Victorian Women’s Self-management in George Eliot’s Daniel Deronda
|Keywords:||私利;《丹尼爾‧德隆達》;維多利亞時代女人;娛樂;婚姻;Self-interest;Daniel Deronda;Victorian women;leisure;marriage||Issue Date:||2011||Abstract:||
This thesis attempts to examine and theorize Gwendolen Harleth’s active intervention in her life characterized by incessant crises in George Eliot’s Daniel Deronda. Gwendolen, living under the influence of liberalism and self-help, aspired to take control of her life by speculating interests and risks. Representative of a prototypical female homo economicus (or economic woman), she manifested the ways capitalistic economy affects women in terms of the idea of self-interest. Incorporating this historical significance of such an awakening, the term “women’s self-management” used here is intended not only to distinguish women’s particular social position from men’s, but also to emphasize the aspect of her interaction with and perception of the material world.

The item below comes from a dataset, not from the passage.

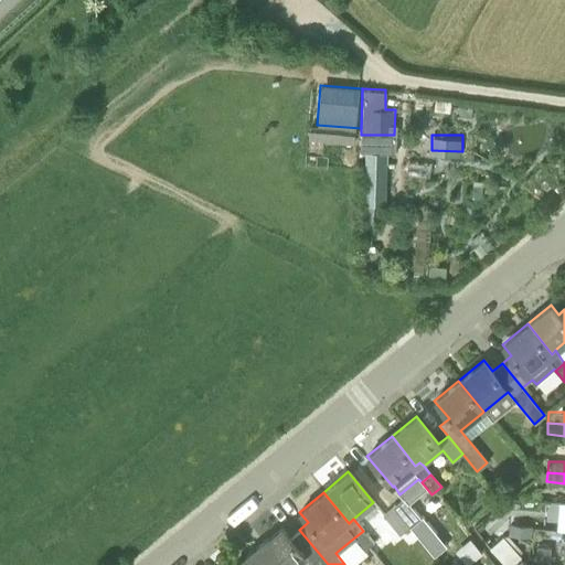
[(409,526),(419,519),(403,498),(393,507),(409,526)]
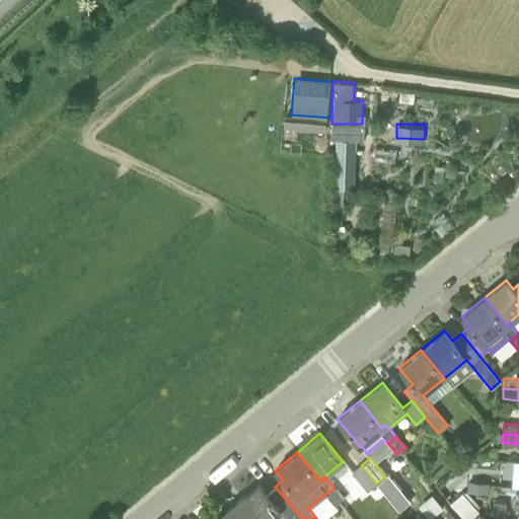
[(366,492),(376,484),(361,465),(351,472),(366,492)]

I argue that Gwendolen perceives the public world and her identity in relation to the status of her self-interest. What I find is that Gwendolen epitomizes the advent of a group of new women in the mid-century, who were active supporters of their self-interest and against whom Victorian society in this period began to confront and venture to contain. As the narrative shows, the need to self-manage is triggered by Gwendolen’s perception of her impaired self-interest. While being acutely aware of her interest as an “individual woman,” Gwendolen also has to consider the risk of offending the conventional gender ideology that is quick to deny women’s material desires.

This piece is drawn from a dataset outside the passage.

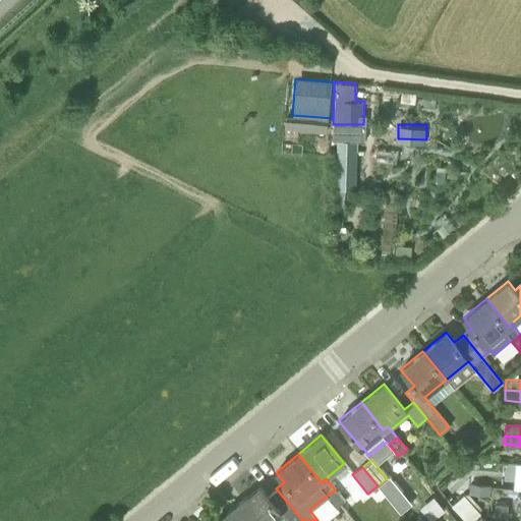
[(387,478),(378,485),(400,514),(412,505),(389,476),(387,478)]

Featuring in the novel as two dominant sites of self-management, leisure and marriage provide rather opposite results of her effort. Resorting to what I call “economics of performing,” I believe Gwendolen constantly exploits the gender ideology to extract the value of her female body for her economic benefit. Whilst with leisure she is able to fulfill her desire through promoting her femininity, marriage on the other hand negates her marriageability and as a result her self-interest is forced to lapse into compromisation with the social norms. At the end of the novel, it is suggested that the marriage as governed by Victorian logic serves as the ultimate boundary for economic woman, whose self-interest must renounce marriage as its primary expression.